[Excerpted data — start]

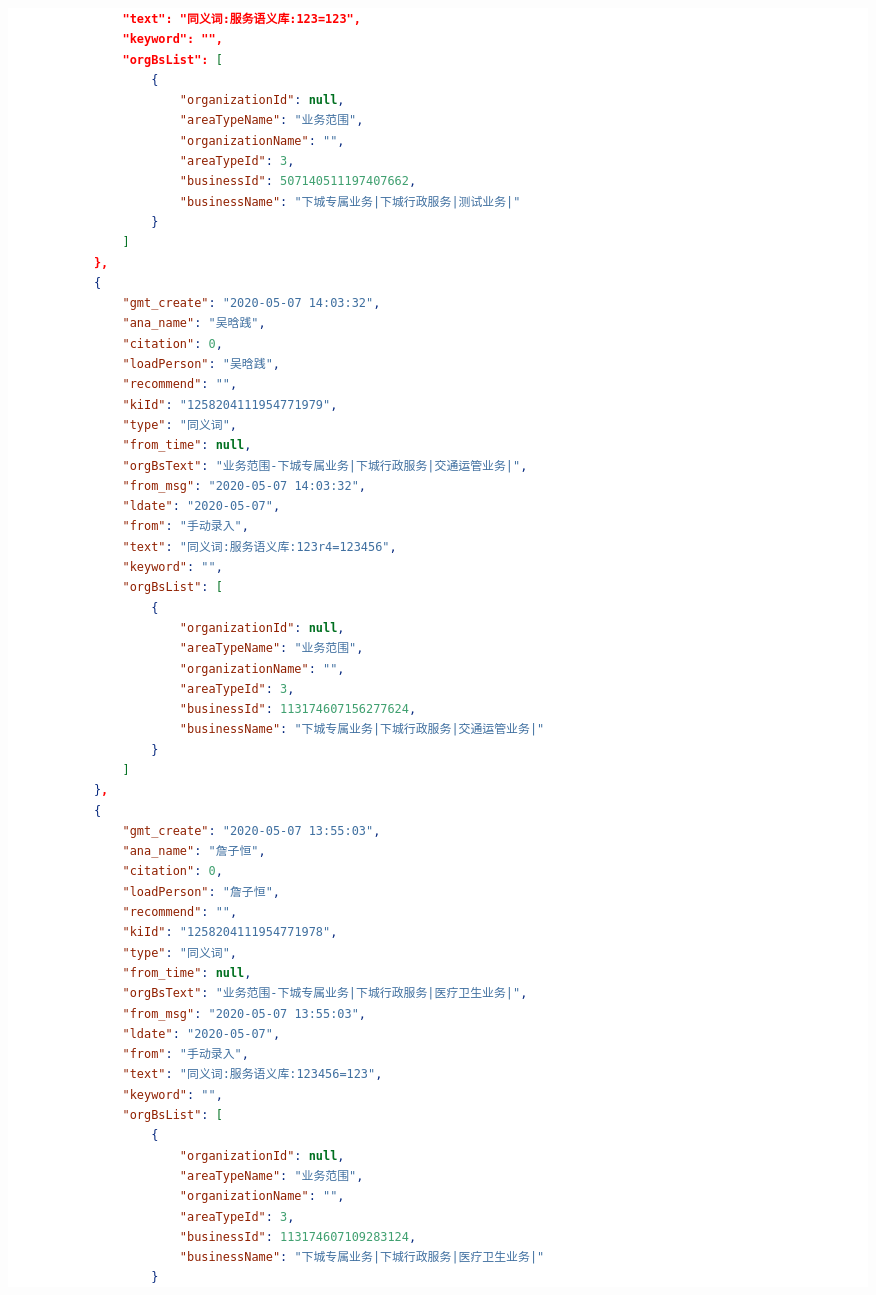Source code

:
 ```json
                "text": "同义词:服务语义库:123=123",
                "keyword": "",
                "orgBsList": [
                    {
                        "organizationId": null,
                        "areaTypeName": "业务范围",
                        "organizationName": "",
                        "areaTypeId": 3,
                        "businessId": 507140511197407662,
                        "businessName": "下城专属业务|下城行政服务|测试业务|"
                    }
                ]
            },
            {
                "gmt_create": "2020-05-07 14:03:32",
                "ana_name": "吴晗践",
                "citation": 0,
                "loadPerson": "吴晗践",
                "recommend": "",
                "kiId": "1258204111954771979",
                "type": "同义词",
                "from_time": null,
                "orgBsText": "业务范围-下城专属业务|下城行政服务|交通运管业务|",
                "from_msg": "2020-05-07 14:03:32",
                "ldate": "2020-05-07",
                "from": "手动录入",
                "text": "同义词:服务语义库:123r4=123456",
                "keyword": "",
                "orgBsList": [
                    {
                        "organizationId": null,
                        "areaTypeName": "业务范围",
                        "organizationName": "",
                        "areaTypeId": 3,
                        "businessId": 113174607156277624,
                        "businessName": "下城专属业务|下城行政服务|交通运管业务|"
                    }
                ]
            },
            {
                "gmt_create": "2020-05-07 13:55:03",
                "ana_name": "詹子恒",
                "citation": 0,
                "loadPerson": "詹子恒",
                "recommend": "",
                "kiId": "1258204111954771978",
                "type": "同义词",
                "from_time": null,
                "orgBsText": "业务范围-下城专属业务|下城行政服务|医疗卫生业务|",
                "from_msg": "2020-05-07 13:55:03",
                "ldate": "2020-05-07",
                "from": "手动录入",
                "text": "同义词:服务语义库:123456=123",
                "keyword": "",
                "orgBsList": [
                    {
                        "organizationId": null,
                        "areaTypeName": "业务范围",
                        "organizationName": "",
                        "areaTypeId": 3,
                        "businessId": 113174607109283124,
                        "businessName": "下城专属业务|下城行政服务|医疗卫生业务|"
                    }
```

[Excerpted data — finish]

Exercise aim: Find out how many lines in the listing contain the string "服务语义库". Give the number alone.

Exercise result: 3